According to the American Heart Association, "stroke is the leading cause of serious, long-term disability in the United States". The group’s
The Stroke Association defines a stroke as a "brain attack which occurs when a blood clot blocks an artery (a blood vessel that carries blood from the heart to the body) or a blood vessel (a tube through which the blood moves through the body) breaks, interrupting blood flow to an area of the brain."
There are two types of stroke. Ischemic stroke occurs when a blood vessel which supplies the brain bocomes blocked. It is the most common, accounting for an estimated 87% of all stroke cases. Hemorragic stroke occurs when blood leaks into the brain from a broken blood vessel and is more often fatal. Without the flow of blood and oxygen, brain cells die, which results in brain damage and disability.
Heart Disease and Stroke Statistics, 2009 Update, also reports that, on average, every 40 seconds, someone has a stroke, and each year, about 795,000 people experience a stroke. There are almost five million stroke survivors in America today.Stroke Causes Different Disabilities
The type and severity of disability caused by stroke depends on what part of the brain was affected and the severity of the damage incurred. According to the National Institute of Neurological Disorders and Stroke, "generally, stroke can cause five types of disabilities: paralysis or problems controlling movement; sensory disturbances including pain; problems using or understanding language; problems with thinking and memory; and emotional disturbances."
Stroke Treatments Today
There are many treatments and therapies for stroke victims. Today, the most widely used are various medications, often combined with physical and/or speech therapy.
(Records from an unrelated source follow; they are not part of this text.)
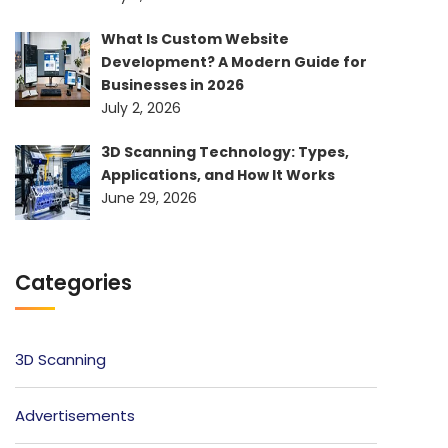
What Is Custom Website
Development? A Modern Guide for
Businesses in 2026
July 2, 2026
3D Scanning Technology: Types,
Applications, and How It Works
June 29, 2026
Categories
3D Scanning
Advertisements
In addition to medication and physical therapy, there is promising research on the benefits of stem cell treatments for stroke victims. More than 100 studies have been reported by the National Institutes of Health, a division of the U.S. Department of Health and Human Services. Some stem cell treatments would facilitate or improve the recovery and rehabilitation after a stroke. Other stem cell research focuses on the ability to repair damage done during a stroke.
Stem Cell Treatment for Stroke Survivors
One of the latest studies being funded by the National Institutes of Health is based out of the University of Texas at Houston. The study aims to use a patient's own stem cells harvested from bone marrow to repair the brain as quickly as possible after the stroke episode (within 24-72 hours of initial symptoms). If effective, it will help to reduce disability incurred due to brain damage. As of April 2009, at least one patient has undergone this stem cell treatment with encouraging preliminary results.
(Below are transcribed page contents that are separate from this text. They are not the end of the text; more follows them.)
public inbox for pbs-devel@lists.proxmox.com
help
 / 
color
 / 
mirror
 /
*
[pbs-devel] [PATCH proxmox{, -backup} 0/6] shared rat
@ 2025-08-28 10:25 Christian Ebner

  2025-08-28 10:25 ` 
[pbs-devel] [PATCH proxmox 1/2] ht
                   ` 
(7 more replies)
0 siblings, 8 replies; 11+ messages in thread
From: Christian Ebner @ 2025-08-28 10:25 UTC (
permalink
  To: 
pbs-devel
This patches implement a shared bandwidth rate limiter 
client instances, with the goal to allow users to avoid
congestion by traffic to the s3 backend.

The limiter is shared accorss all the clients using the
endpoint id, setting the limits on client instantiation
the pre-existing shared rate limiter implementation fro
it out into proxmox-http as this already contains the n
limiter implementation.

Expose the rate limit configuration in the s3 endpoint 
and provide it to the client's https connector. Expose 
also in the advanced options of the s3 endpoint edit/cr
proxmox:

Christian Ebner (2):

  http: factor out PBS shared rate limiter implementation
This clinical study builds on laboratory and animal research which indicated that stem cells can migrate to the injured area of the brain and help repair damage. The prior research showed that, while the stem cells did not generate new brain cells as the scientists had hypothesized, they did cause the cells to protect nerve tissue from damage due to inflammation. When the scientists compared results to the animals that did not receive the injected cells, they found that the animals who received the stem cell therapy showed 60% less nerve tissue damage.
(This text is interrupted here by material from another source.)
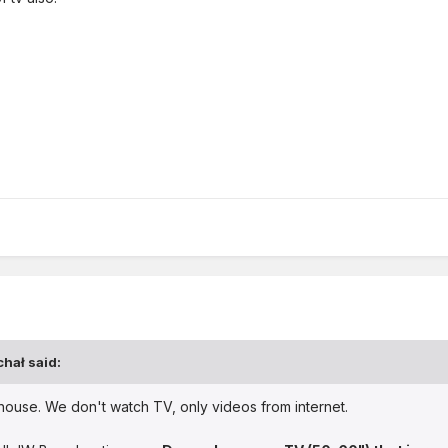
chał
said:
 house. We don't watch TV, only videos from internet.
A similar study was conducted at Stanford University in California in 2008, where animals' brains were injected with neural tissue derived from human embryonic stem cells. In this study, the animals demonstrated improved mobility and strength in the parts of their bodies affected by the stroke.
There currently are several research studies underway which investigate the benefits of human umbilical cord stem cells as a treatment for stroke recovery. One study, announced in January 2009, is investigating the benefit of using umbilical cord stem cells in combination with mannitol, a prescription medication with diuretic properties which currently is used to help brain trauma victims.
Both public and privately-funded research programs investigating the use of various types of stem cells to aid stroke victims continue to make rapid and promising progress.